By County 17
A Gillette man has been charged with 31 counts of felony aggravated child abuse for allegedly injuring a 3-month-old infant to the point that he was hospitalized with broken bones.
Tyler Martinson, 28, was arraigned on the alleged charges Tuesday, Jan. 5, before Sixth Judicial District Circuit Court Judge Paul Phillips.
The investigation regarding Martinson and the infant’s injuries date back to Jan. 2, after Campbell County Memorial Hospital emergency room staff contacted the Gillette Police Department (GPD) to report potential child abuse, according to the affidavit filed in the case.
The infant had been brought to the emergency room by Martinson and a woman, whose identity has been withheld to protect the identity of the infant, after they reportedly noticed the infant’s ribs were popping with every breath and were swollen.
Martinson advised ER staff that the baby was not using his right leg, which was splayed to the side and not moving. Hospital staff informed investigators that the baby was “screaming and inconsolable,” according to the affidavit.
Court documents further allege that Martinson told doctors “I might have been a little rough.”
Examinations revealed the baby had suffered 26 separate fractures to his ribs and five fractures to his legs, all of which were in various stages of healing, according to court documents.
ER staff informed investigators that, given the extent of the injuries, they could only be inflicted by force equivalent to that of a car crash, according to the affidavit.
Martinson allegedly also stated that he did not know how to pick up or handle an infant and had injured the infant several times over the past three months since the baby was born, the affidavit stated.
When asked to explain by investigators what had happened, Martinson allegedly told them “I got so angry, you know, I just have a lot going on and I just lost it, I guess,” according to the affidavit.
The female also allegedly informed investigators that she witnessed Martinson being “too rough” with the infant on several occasions that had resulted in bruising.
Due to the extent of his injuries, the infant was transferred to an out-of-state health care facility for treatment.
Deputy County and Prosecuting Attorney Daniel Reade advised that the state views Martinson as a flight risk, given the length of time Martinson could face in prison should he be convicted.
“He’s young and could run off to anywhere and start over fairly easily. He appears to have the backing of a lot of his family,” Reade stated.
He requested Phillips allow Martinson a $100,000 cash or commercial surety bond on the condition that Martinson have no contact with the victim or any key witnesses.

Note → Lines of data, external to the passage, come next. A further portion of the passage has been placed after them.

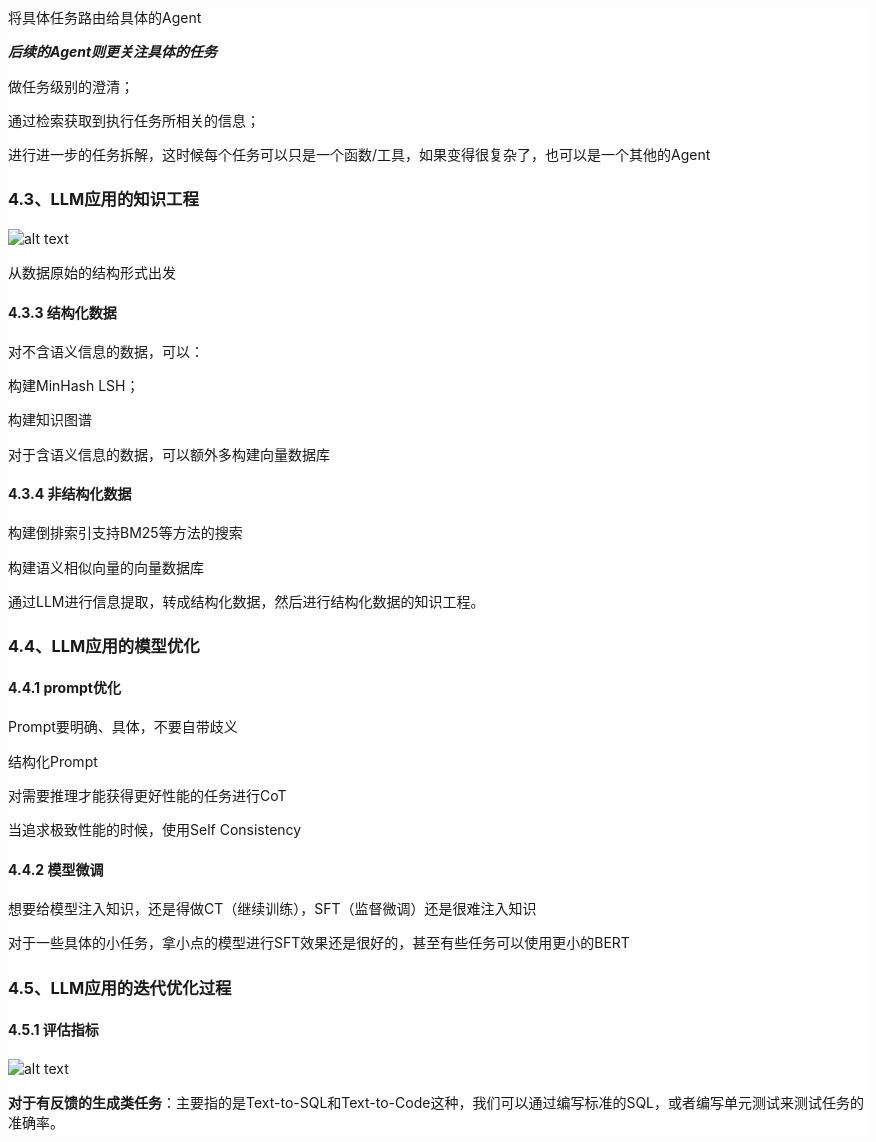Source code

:   将具体任务路由给具体的Agent

***后续的Agent则更关注具体的任务***

  做任务级别的澄清；

  通过检索获取到执行任务所相关的信息；

  进行进一步的任务拆解，这时候每个任务可以只是一个函数/工具，如果变得很复杂了，也可以是一个其他的Agent

### 4.3、LLM应用的知识工程

![alt text](assest/如何设计智能体架构：参考OpenAI还是Anthropic?/5.png)

从数据原始的结构形式出发

#### 4.3.3 结构化数据

对不含语义信息的数据，可以：

  构建MinHash LSH；

  构建知识图谱

对于含语义信息的数据，可以额外多构建向量数据库

#### 4.3.4 非结构化数据

构建倒排索引支持BM25等方法的搜索

构建语义相似向量的向量数据库

通过LLM进行信息提取，转成结构化数据，然后进行结构化数据的知识工程。

### 4.4、LLM应用的模型优化

#### 4.4.1 prompt优化

Prompt要明确、具体，不要自带歧义

结构化Prompt

对需要推理才能获得更好性能的任务进行CoT

当追求极致性能的时候，使用Self Consistency

#### 4.4.2 模型微调

想要给模型注入知识，还是得做CT（继续训练），SFT（监督微调）还是很难注入知识

对于一些具体的小任务，拿小点的模型进行SFT效果还是很好的，甚至有些任务可以使用更小的BERT

### 4.5、LLM应用的迭代优化过程

#### 4.5.1 评估指标

![alt text](assest/如何设计智能体架构：参考OpenAI还是Anthropic?/6.png)

**对于有反馈的生成类任务**：主要指的是Text-to-SQL和Text-to-Code这种，我们可以通过编写标准的SQL，或者编写单元测试来测试任务的准确率。
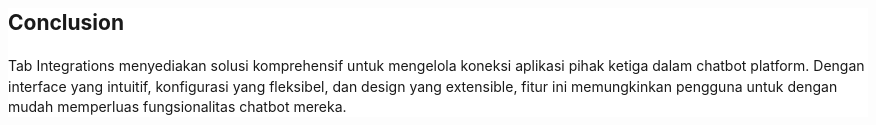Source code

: ## Conclusion

Tab Integrations menyediakan solusi komprehensif untuk mengelola koneksi aplikasi pihak ketiga dalam chatbot platform. Dengan interface yang intuitif, konfigurasi yang fleksibel, dan design yang extensible, fitur ini memungkinkan pengguna untuk dengan mudah memperluas fungsionalitas chatbot mereka.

Martinson’s defense, Attorney Denise Urbin, argued that her client was not a flight risk. She said that bond for her client was appropriate considering his lack of a criminal record and his cooperation with law enforcement during the investigation.
“If he were a flight risk, he would have been gone a long time ago,” Urbin said, adding that Martinson is not a threat to the community and any potential threat he could pose to the infant would be alleviated by the no contact provision requested by the state.
Phillips said that, given the appearance that Martinson posed a significant threat to members of the community, including the victim and key witnesses, he would allow the bond requested by the prosecution.
Phillips added that Martinson, should he post bond, cannot contact the victim or witnesses in the case, must adhere to a strict curfew with work-related exceptions, and cannot leave Campbell County for any reason.
Martinson has also been ordered to wear a GPS monitoring device.
As of the time of publication, Martinson had not posted bond and was currently being detained at the Campbell County Detention Center.
Martinson faces 31 charges of felony aggravated child abuse. If convicted, Martinson could face a total of 775 years’ imprisonment, a $31,000 fine, or both.
His preliminary hearing will be held Jan. 12.